== Data extracts

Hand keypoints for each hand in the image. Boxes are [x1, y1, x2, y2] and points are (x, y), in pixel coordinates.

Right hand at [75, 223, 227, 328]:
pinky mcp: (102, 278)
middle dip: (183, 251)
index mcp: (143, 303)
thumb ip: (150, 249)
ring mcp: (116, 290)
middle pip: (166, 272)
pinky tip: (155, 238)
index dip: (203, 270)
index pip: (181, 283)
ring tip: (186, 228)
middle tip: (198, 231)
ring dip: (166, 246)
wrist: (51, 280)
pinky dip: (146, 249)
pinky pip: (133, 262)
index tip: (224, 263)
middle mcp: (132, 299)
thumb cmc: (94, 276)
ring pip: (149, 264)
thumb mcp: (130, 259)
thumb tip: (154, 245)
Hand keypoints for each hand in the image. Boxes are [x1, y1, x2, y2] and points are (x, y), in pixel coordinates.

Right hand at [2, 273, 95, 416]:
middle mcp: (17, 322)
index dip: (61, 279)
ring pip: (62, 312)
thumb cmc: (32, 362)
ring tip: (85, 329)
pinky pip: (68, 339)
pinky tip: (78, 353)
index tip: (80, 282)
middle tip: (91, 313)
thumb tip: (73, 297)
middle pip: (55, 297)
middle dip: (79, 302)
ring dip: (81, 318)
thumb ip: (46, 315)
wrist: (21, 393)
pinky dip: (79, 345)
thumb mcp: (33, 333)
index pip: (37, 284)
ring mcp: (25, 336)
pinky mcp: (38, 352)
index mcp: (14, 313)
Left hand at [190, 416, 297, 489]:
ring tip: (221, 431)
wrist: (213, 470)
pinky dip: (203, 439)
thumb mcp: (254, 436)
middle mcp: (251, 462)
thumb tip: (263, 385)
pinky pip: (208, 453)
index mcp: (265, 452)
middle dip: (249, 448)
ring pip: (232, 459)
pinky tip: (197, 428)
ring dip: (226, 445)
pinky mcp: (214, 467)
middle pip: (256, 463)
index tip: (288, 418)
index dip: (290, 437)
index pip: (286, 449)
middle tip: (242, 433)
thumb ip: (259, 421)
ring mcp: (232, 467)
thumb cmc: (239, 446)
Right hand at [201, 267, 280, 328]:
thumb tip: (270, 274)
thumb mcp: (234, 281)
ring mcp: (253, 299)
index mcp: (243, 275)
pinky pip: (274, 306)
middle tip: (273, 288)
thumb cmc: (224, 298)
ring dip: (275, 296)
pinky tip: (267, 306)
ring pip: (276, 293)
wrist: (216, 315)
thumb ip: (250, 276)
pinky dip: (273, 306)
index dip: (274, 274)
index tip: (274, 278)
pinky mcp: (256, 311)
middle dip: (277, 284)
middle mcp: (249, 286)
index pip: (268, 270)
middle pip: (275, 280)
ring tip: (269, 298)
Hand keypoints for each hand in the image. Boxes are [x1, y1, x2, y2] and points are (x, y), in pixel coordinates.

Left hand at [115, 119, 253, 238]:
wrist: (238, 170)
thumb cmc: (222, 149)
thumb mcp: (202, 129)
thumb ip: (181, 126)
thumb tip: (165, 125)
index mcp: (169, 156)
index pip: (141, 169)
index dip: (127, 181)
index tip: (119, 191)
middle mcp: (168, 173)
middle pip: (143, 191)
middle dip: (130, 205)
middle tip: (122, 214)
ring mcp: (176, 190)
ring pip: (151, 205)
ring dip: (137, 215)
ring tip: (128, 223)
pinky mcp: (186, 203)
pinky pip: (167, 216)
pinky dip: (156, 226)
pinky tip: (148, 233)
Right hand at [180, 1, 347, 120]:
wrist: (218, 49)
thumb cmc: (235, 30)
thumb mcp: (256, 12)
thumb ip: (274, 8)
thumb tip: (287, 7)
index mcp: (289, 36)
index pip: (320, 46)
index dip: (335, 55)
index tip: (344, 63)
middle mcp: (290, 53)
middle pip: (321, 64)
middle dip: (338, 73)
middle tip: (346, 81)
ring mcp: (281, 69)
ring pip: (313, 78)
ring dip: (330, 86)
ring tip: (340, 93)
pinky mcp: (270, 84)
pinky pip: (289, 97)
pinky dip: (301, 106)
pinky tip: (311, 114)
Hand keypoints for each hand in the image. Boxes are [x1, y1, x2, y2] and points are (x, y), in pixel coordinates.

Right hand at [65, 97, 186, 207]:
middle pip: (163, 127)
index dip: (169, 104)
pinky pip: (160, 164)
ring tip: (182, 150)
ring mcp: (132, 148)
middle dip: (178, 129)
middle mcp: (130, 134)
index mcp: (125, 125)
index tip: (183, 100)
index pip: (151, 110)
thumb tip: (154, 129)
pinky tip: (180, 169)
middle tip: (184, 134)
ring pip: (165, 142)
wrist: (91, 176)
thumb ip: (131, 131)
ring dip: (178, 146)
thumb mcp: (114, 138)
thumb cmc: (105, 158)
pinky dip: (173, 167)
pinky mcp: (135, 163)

====
== Data extracts

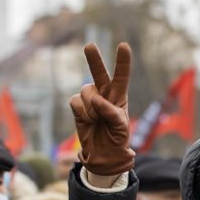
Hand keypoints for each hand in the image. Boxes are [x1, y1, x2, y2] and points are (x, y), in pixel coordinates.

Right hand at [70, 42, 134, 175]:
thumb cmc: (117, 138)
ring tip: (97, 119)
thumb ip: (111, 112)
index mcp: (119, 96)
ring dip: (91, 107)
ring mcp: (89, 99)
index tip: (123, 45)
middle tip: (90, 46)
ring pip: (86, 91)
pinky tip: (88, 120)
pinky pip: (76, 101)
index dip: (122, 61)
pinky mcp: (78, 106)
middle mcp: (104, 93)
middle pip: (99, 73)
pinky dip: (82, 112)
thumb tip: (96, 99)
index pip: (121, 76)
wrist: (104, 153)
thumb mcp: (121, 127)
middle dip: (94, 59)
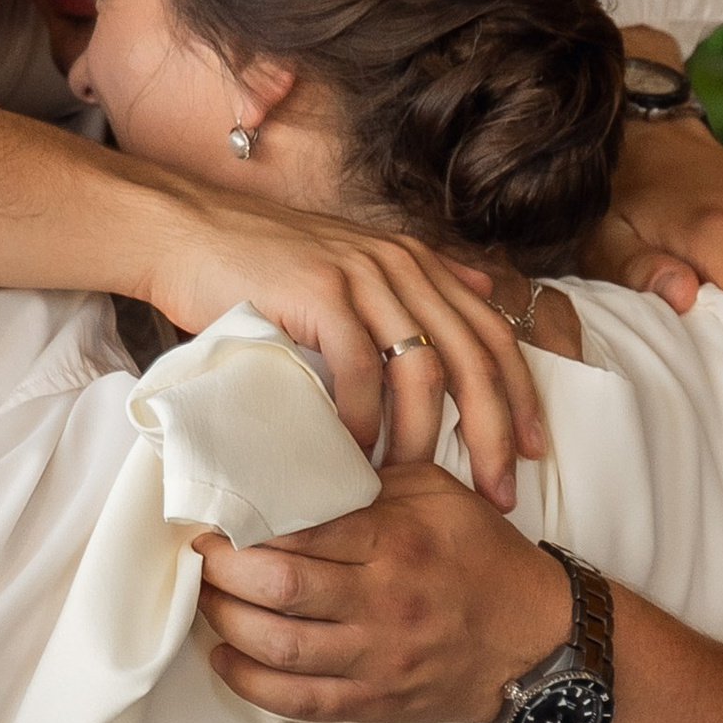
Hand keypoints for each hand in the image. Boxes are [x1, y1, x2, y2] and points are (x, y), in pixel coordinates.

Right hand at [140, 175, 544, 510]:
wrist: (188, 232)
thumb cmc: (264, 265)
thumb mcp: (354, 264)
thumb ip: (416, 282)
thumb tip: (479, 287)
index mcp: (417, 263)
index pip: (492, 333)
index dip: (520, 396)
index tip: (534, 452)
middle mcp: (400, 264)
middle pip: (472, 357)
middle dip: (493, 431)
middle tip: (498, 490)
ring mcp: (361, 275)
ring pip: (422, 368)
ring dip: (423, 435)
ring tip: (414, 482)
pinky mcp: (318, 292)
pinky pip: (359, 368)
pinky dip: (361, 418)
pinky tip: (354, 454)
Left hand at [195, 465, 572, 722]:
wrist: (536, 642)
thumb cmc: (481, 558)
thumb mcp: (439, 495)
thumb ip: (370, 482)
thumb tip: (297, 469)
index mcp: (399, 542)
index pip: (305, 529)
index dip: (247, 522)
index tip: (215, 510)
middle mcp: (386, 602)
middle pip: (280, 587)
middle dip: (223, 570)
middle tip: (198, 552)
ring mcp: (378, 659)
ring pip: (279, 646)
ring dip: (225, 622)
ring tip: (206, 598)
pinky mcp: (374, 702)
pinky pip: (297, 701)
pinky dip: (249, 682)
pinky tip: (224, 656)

====

Set down, from the entries above, exactly the lines from the one with "ring mcp: (176, 190)" up to and including the one with "pinky mcp: (135, 163)", and no other lines.

ring mcp: (176, 190)
ring pip: (151, 205)
ring dip: (137, 215)
ring tip: (128, 223)
pinky mcp: (186, 203)
pinky pip: (167, 216)
pinky dip: (156, 226)
pinky tip: (148, 233)
Right hand at [180, 1, 347, 120]:
wrist: (218, 49)
thumb cmc: (235, 30)
thumb mcp: (256, 12)
thumb ip: (274, 8)
thumb tip: (287, 7)
index mcp: (289, 36)
index pip: (320, 46)
index dip: (335, 55)
index tip: (344, 63)
middle mcp: (290, 53)
middle pip: (321, 64)
middle dip: (338, 73)
middle tip: (346, 81)
ring mcp: (281, 69)
ring pip: (313, 78)
ring dip: (330, 86)
ring tip: (340, 93)
pinky mcp: (270, 84)
pinky pip: (289, 97)
pinky dip: (301, 106)
pinky tip: (311, 114)
Hand keypoints for each hand in the image. Boxes are [x1, y1, x2, y2] and points are (x, y), in pixel coordinates.

Right hand at [65, 97, 186, 207]:
middle pip: (163, 127)
index dip: (169, 104)
pinky pip: (160, 164)
ring tip: (182, 150)
ring mcp: (132, 148)
middle dip: (178, 129)
middle mcp: (130, 134)
index mcp: (125, 125)
index tip: (183, 100)
index pip: (151, 110)
thumb tip: (154, 129)
pinky tip: (180, 169)
middle tip: (184, 134)
ring pip: (165, 142)
wrist: (91, 176)
thumb ip: (131, 131)
ring dip: (178, 146)
thumb mcp: (114, 138)
thumb cmc: (105, 158)
pinky dip: (173, 167)
pinky mcp: (135, 163)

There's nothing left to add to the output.